Today was a nice sunny winter day and I did not want to waste it in the office, so I headed out to do some remote work by snowmobile. The conditions were perfect for traveling (did about 100km) and I was accessing lots of sites easily, but on the big lakes there were many patches of glare, slippery ice between the rough snow sections.

In the late afternoon I was doing a wide sweeping turn out of a bay when I drove off a hardpacked snow section and the carbide ski-runners bit into a smooth sheet of ice. Because I was in a right turn at about 60km/hr the rear-end of the snowmobile instantly spun around to the left and launched me off the machine.

From what I remember and judging by what hurts now; I hit the ice with my the left side of my head first, then my elbows, then my left hip and knee. I thought the snowmobile was going to land on top of me, but by luck it spun away to the right and even stayed up-right. I laid on the ice for a while trying to get my head straight, I tried to get up a couple times but my body was just not able to function yet.

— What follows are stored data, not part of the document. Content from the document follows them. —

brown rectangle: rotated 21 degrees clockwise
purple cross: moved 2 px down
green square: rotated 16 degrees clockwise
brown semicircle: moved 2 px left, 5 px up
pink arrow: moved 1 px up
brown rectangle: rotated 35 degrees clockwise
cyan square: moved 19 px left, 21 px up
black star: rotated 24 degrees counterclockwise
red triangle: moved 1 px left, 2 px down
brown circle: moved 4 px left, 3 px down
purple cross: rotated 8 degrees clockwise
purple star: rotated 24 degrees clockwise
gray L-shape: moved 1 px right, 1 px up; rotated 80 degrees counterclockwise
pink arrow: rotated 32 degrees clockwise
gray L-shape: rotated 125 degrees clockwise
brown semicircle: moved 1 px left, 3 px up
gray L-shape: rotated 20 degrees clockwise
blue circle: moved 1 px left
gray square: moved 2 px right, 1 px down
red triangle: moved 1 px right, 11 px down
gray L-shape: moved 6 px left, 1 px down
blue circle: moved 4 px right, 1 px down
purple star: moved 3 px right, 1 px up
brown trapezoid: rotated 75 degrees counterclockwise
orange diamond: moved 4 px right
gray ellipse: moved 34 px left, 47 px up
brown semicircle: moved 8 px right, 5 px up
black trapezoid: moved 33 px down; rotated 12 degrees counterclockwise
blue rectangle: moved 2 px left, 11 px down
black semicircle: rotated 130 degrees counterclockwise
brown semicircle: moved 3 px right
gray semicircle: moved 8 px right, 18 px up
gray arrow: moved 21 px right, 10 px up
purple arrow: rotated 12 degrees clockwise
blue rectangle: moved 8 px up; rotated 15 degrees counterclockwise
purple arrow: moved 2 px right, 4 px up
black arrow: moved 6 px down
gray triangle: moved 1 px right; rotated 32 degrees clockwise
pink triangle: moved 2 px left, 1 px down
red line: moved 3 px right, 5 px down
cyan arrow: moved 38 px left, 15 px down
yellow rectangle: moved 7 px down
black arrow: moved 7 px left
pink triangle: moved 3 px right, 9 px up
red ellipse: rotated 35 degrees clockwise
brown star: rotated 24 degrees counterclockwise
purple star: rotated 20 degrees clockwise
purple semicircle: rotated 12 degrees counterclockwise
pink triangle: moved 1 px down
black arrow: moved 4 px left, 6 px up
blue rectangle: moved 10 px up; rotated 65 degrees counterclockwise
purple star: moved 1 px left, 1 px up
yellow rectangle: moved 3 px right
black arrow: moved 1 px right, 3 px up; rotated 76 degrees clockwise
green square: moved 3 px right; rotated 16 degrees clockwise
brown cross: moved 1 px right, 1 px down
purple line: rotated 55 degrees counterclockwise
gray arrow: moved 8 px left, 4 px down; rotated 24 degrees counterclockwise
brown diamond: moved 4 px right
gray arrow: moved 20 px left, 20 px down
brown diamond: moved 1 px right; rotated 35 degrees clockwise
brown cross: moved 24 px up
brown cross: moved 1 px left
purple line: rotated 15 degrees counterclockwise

I was about 3 km down the lake from a group of occupied ice huts and I had intermittent radio communication back to my work centre, so I was not completely cut-off.

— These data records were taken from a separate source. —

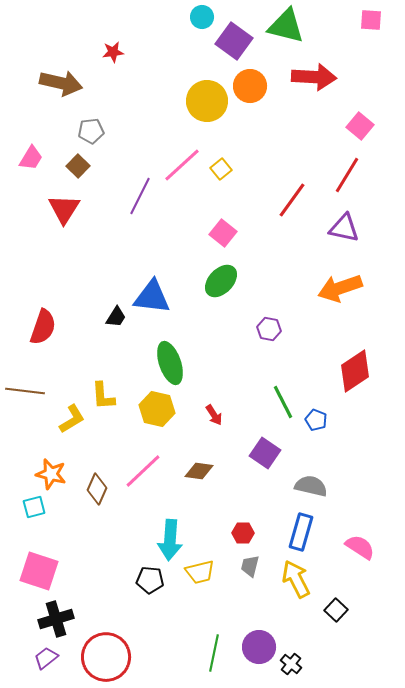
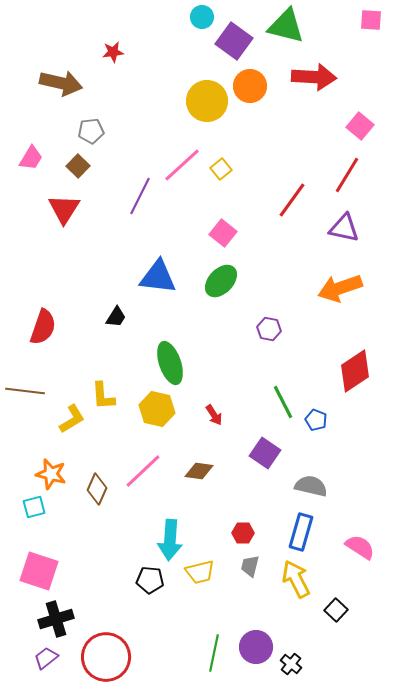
blue triangle at (152, 297): moved 6 px right, 20 px up
purple circle at (259, 647): moved 3 px left
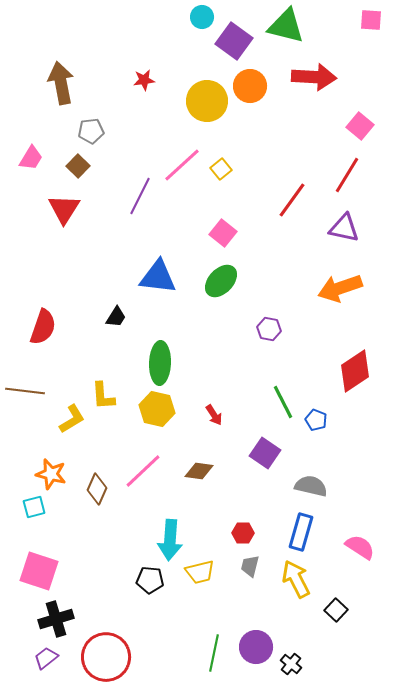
red star at (113, 52): moved 31 px right, 28 px down
brown arrow at (61, 83): rotated 114 degrees counterclockwise
green ellipse at (170, 363): moved 10 px left; rotated 21 degrees clockwise
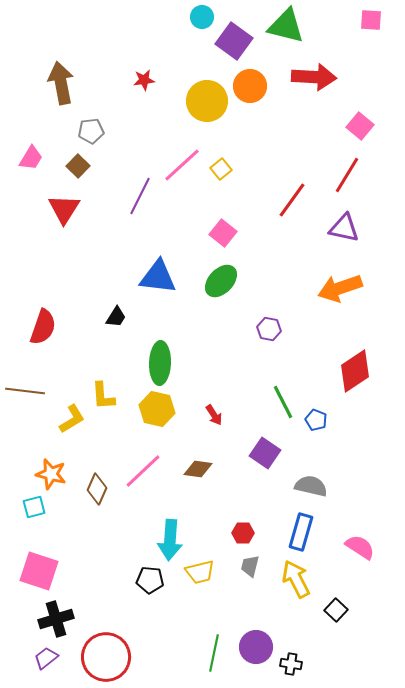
brown diamond at (199, 471): moved 1 px left, 2 px up
black cross at (291, 664): rotated 30 degrees counterclockwise
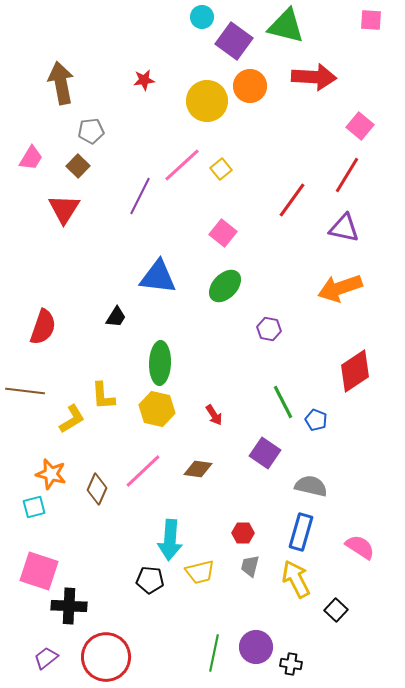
green ellipse at (221, 281): moved 4 px right, 5 px down
black cross at (56, 619): moved 13 px right, 13 px up; rotated 20 degrees clockwise
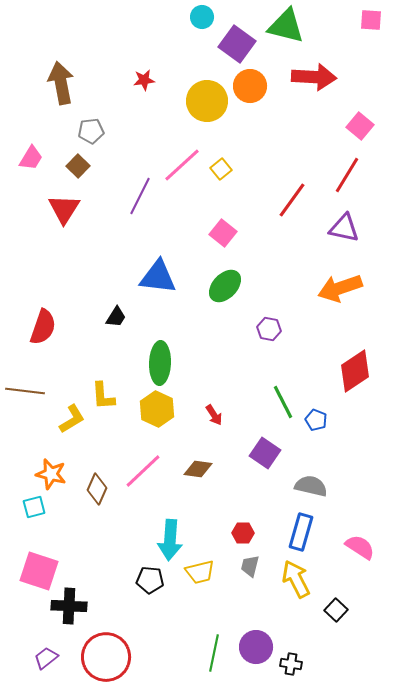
purple square at (234, 41): moved 3 px right, 3 px down
yellow hexagon at (157, 409): rotated 12 degrees clockwise
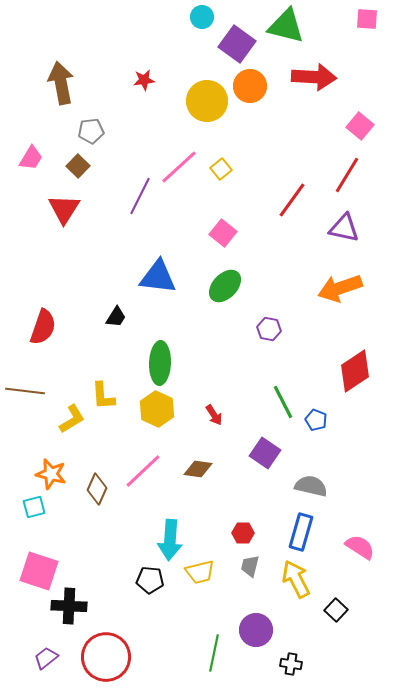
pink square at (371, 20): moved 4 px left, 1 px up
pink line at (182, 165): moved 3 px left, 2 px down
purple circle at (256, 647): moved 17 px up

I had a large survival/first-aid kit on the snowmobile, plus a small PSK in my pocket and a mini-kit on my belt, they were all of little use at this time because for about 5 minutes I could not even sit-up.

I flexed and moved parts of my body to check if anything was badly broken, lots of parts hurt but all seemed to work. After about 5 minutes I managed to sit-up and then slowly stand-up. My snowmobile was still running and after a quick contact with work on the radio, I called it a day and carefully made it back to my truck; where I loaded the sled and then drove home. Had a major headache and sore lower back!

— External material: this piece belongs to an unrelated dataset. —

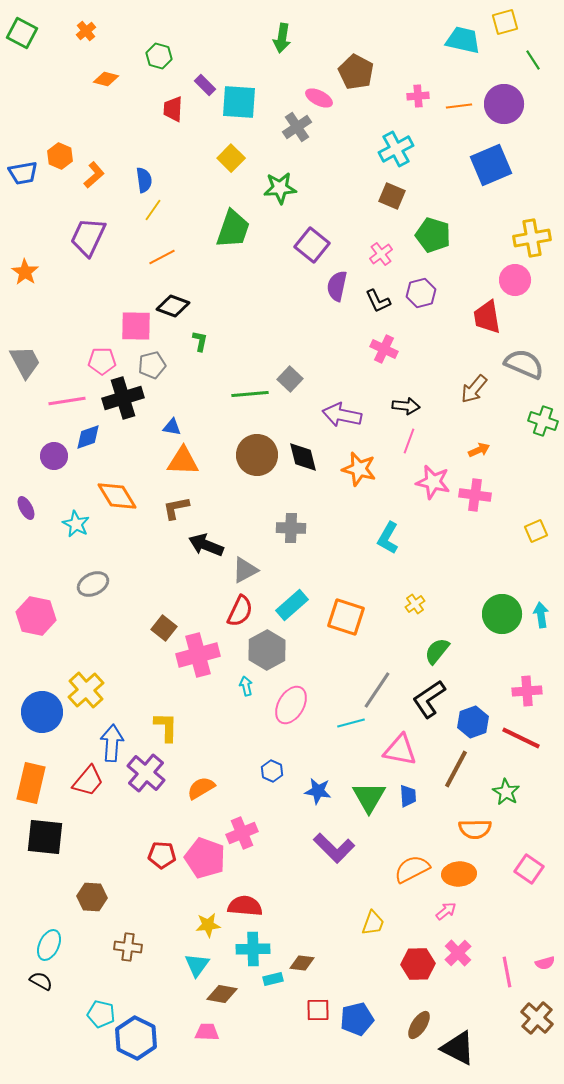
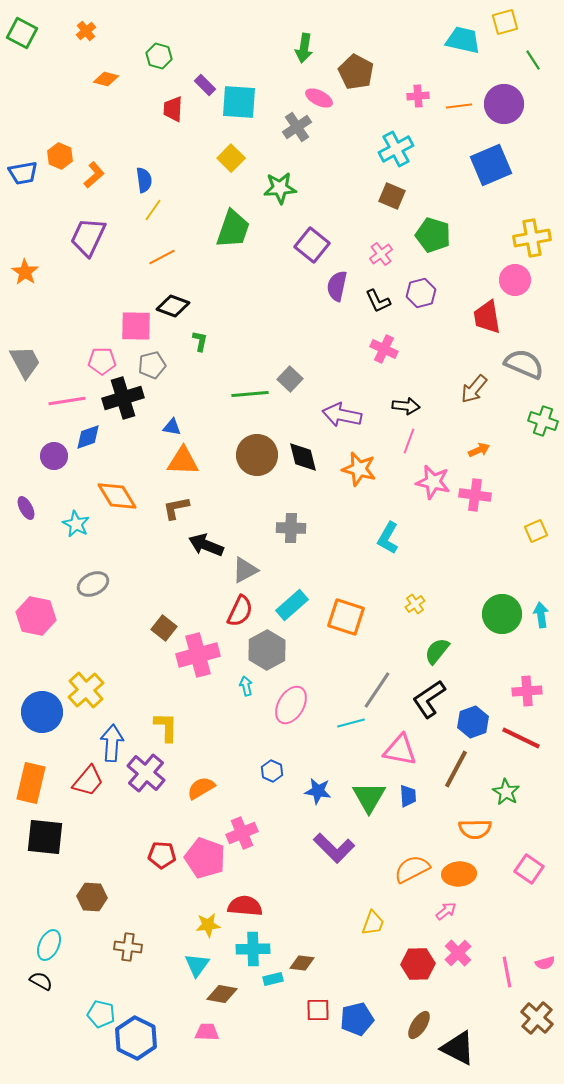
green arrow at (282, 38): moved 22 px right, 10 px down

The only physical damage was a cracked LCD screen on the 2-way radio that was on my hip, that is also the part of my body that now hurts the most.

The best move I did all day was wearing a quality full-face helmet, if I had not been wearing a helmet I would be dead.

I probably should not have tried to turn so sharply on glare ice and traveling with a partner would also have been a good idea.

I think it is my mistakes that I learn from the most?